BEGIN

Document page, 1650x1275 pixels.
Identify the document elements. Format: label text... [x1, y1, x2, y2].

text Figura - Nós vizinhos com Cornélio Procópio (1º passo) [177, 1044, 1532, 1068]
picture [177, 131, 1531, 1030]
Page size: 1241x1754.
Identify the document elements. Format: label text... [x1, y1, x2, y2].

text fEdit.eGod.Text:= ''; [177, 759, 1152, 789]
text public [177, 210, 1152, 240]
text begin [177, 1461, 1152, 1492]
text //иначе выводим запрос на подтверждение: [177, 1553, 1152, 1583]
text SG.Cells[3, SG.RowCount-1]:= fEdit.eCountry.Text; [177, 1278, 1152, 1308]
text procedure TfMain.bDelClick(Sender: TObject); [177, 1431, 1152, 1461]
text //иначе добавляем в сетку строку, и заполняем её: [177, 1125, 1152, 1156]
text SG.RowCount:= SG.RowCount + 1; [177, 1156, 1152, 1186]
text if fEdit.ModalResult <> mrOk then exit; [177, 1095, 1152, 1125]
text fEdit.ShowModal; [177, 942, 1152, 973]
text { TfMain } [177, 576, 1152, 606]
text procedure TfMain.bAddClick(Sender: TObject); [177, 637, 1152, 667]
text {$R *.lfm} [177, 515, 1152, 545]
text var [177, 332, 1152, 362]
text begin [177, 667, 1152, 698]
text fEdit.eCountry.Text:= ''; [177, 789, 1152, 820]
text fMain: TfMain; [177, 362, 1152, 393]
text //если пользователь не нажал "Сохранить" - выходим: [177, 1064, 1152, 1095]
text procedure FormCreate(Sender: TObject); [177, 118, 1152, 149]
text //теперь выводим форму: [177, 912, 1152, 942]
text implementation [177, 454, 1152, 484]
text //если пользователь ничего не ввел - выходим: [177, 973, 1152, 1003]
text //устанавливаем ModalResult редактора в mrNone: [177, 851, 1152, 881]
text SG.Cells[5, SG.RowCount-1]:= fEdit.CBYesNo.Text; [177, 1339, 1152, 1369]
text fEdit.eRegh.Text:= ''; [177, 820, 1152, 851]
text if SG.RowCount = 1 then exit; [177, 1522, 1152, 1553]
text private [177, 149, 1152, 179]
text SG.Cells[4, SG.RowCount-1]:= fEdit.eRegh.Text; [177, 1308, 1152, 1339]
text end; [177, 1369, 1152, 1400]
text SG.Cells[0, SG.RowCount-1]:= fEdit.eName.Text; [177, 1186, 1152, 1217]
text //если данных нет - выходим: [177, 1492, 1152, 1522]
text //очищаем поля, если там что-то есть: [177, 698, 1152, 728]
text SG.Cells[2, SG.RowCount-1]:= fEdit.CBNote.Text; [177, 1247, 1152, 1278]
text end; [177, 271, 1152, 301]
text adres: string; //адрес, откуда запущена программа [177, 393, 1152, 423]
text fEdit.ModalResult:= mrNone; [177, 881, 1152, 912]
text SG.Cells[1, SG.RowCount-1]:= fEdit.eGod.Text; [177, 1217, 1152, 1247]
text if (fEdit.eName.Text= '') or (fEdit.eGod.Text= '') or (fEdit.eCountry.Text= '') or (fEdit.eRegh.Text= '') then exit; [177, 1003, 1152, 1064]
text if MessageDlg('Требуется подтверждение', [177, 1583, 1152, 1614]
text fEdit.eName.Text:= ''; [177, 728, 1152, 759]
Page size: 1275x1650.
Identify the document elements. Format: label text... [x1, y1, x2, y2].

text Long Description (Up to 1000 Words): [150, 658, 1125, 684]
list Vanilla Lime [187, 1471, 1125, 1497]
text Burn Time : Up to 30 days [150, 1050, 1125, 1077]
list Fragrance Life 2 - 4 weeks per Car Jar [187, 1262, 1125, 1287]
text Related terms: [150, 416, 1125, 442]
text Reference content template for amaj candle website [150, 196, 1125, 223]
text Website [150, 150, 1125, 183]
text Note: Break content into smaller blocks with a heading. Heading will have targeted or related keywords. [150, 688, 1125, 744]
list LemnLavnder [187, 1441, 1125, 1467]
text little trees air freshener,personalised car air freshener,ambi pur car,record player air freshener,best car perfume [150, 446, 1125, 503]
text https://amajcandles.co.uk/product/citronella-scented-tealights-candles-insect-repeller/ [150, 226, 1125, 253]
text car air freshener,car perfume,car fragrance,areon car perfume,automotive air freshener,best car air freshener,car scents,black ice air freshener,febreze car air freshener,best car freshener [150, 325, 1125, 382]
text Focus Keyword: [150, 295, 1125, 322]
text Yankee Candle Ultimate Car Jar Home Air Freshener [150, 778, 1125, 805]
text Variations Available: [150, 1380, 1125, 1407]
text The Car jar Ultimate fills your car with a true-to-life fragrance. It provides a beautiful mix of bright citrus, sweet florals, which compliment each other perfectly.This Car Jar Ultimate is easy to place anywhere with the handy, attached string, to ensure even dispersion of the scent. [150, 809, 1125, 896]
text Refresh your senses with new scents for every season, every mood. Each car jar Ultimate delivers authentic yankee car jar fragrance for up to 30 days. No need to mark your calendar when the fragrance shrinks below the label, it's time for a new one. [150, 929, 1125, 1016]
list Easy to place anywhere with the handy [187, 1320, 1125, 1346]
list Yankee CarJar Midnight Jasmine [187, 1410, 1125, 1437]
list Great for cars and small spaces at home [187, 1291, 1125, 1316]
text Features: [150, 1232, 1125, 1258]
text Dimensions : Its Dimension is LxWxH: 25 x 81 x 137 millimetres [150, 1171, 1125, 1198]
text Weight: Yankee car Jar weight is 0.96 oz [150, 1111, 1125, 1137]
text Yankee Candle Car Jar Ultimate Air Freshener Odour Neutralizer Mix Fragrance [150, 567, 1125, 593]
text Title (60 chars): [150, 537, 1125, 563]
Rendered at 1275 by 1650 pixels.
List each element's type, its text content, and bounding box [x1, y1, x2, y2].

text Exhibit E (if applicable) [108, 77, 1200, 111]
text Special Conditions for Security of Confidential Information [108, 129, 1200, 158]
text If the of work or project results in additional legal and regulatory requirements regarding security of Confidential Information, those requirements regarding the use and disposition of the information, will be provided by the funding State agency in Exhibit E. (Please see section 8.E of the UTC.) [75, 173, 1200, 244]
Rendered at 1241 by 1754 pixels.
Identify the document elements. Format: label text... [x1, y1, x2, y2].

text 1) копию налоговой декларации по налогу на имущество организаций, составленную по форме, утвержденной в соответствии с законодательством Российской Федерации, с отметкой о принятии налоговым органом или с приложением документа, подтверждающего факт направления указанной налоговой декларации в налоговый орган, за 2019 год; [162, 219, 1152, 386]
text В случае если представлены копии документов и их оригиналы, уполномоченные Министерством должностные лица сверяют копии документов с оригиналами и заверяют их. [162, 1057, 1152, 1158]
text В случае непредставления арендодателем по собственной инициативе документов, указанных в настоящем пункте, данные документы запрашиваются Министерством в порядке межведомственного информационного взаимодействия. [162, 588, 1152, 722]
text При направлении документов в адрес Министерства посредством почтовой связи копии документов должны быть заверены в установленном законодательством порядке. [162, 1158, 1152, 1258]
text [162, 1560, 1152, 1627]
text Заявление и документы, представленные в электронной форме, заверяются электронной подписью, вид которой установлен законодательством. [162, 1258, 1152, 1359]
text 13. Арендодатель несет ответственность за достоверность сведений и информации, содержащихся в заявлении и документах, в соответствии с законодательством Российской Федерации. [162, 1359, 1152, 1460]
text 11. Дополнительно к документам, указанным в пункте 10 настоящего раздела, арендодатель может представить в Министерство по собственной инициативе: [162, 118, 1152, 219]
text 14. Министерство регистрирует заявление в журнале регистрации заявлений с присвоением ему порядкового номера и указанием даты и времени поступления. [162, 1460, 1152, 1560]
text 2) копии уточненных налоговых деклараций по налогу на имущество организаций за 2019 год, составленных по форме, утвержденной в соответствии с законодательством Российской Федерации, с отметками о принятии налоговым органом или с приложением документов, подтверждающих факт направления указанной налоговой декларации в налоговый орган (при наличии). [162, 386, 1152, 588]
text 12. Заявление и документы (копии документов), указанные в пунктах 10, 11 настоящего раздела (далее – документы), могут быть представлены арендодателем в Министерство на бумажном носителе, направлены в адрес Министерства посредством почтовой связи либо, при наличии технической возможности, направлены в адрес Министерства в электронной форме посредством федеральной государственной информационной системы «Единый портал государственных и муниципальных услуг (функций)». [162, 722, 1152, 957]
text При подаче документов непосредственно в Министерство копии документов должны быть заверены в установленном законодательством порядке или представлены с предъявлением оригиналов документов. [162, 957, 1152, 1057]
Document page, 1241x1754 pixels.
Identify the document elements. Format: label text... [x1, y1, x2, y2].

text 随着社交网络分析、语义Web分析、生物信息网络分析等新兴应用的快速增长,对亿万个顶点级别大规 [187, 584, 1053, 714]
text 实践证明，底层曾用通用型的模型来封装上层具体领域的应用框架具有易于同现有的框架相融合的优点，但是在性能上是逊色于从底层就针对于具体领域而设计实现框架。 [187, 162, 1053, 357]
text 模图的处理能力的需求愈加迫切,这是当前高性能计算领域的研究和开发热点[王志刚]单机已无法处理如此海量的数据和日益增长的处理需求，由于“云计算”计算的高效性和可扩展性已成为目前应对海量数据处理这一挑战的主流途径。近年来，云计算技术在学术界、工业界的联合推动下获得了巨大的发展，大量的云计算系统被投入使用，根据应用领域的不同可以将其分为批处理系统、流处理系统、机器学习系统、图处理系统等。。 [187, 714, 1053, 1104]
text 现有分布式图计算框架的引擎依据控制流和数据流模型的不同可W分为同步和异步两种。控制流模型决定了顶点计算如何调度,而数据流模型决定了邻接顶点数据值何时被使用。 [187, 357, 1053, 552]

END

* _About this task_
Tally the lines of the material that contain the word "Exhibit" and say the number, nothing more.

* _Output of the task_
2